WHAT TO PRODUCE: Without the images, reproduce each line of the material exactly.

GIVEN INFORMATION:

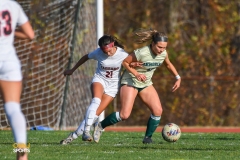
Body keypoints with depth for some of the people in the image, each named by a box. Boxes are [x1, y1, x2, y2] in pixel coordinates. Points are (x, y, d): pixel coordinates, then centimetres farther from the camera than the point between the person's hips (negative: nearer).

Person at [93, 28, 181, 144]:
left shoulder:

RESULT FOR THIS EXERCISE:
Body keypoints with depth for some of the people in the image, each named by a box. Boxes are [x1, y1, x2, y2] in pixel coordinates. Points are (x, y, d): pixel coordinates, then centimetres farther from the camera than the point between the person's hips (negative: nearer).

Person at [93, 28, 181, 144]:
left shoulder:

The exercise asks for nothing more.